» **Goal**:
Replace every "Transcribe the text in this image" in the rows below with "Write out the word shown in this image", leaving everything else unchanged, and give the rows again without the pictures.

» **The records**:
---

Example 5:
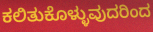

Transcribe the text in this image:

ಕಲಿತುಕೊಳ್ಳುವುದರಿಂದ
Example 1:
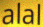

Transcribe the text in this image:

alal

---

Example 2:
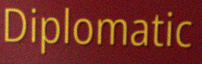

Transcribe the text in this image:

Diplomatic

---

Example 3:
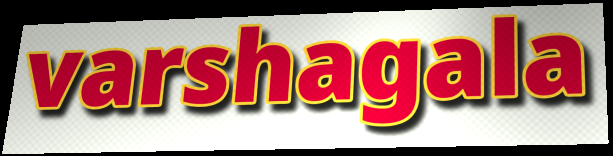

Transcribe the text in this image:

varshagala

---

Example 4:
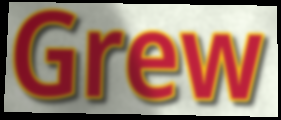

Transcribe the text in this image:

Grew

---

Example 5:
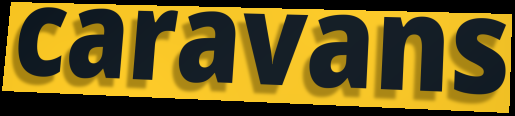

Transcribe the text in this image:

caravans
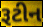
રૂટીન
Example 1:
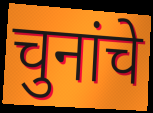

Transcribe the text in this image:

चुनांचे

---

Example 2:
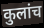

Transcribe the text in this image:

कुलांच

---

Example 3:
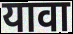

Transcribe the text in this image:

यावा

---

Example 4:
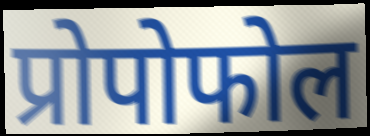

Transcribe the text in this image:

प्रोपोफोल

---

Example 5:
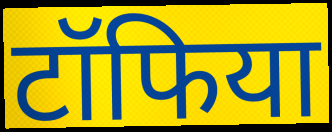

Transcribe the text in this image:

टॉफिया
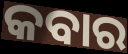
କବାର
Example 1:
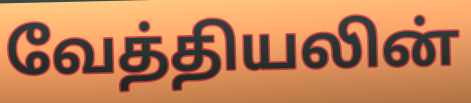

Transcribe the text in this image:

வேத்தியலின்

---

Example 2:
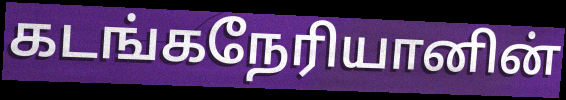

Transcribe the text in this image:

கடங்கநேரியானின்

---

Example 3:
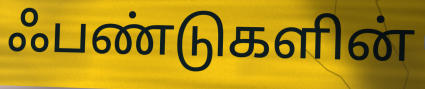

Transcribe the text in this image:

ஃபண்டுகளின்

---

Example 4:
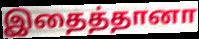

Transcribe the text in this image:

இதைத்தானா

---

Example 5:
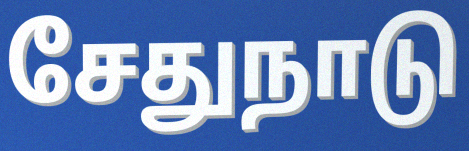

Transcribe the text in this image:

சேதுநாடு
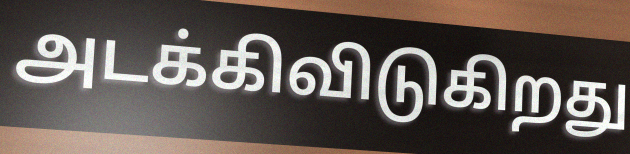
அடக்கிவிடுகிறது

» **Answer to this problem**:
---

Example 5:

Write out the word shown in this image:

ಕಲಿತುಕೊಳ್ಳುವುದರಿಂದ
Example 1:

Write out the word shown in this image:

alal

---

Example 2:

Write out the word shown in this image:

Diplomatic

---

Example 3:

Write out the word shown in this image:

varshagala

---

Example 4:

Write out the word shown in this image:

Grew

---

Example 5:

Write out the word shown in this image:

caravans
રૂટીન
Example 1:

Write out the word shown in this image:

चुनांचे

---

Example 2:

Write out the word shown in this image:

कुलांच

---

Example 3:

Write out the word shown in this image:

यावा

---

Example 4:

Write out the word shown in this image:

प्रोपोफोल

---

Example 5:

Write out the word shown in this image:

टॉफिया
କବାର
Example 1:

Write out the word shown in this image:

வேத்தியலின்

---

Example 2:

Write out the word shown in this image:

கடங்கநேரியானின்

---

Example 3:

Write out the word shown in this image:

ஃபண்டுகளின்

---

Example 4:

Write out the word shown in this image:

இதைத்தானா

---

Example 5:

Write out the word shown in this image:

சேதுநாடு
அடக்கிவிடுகிறது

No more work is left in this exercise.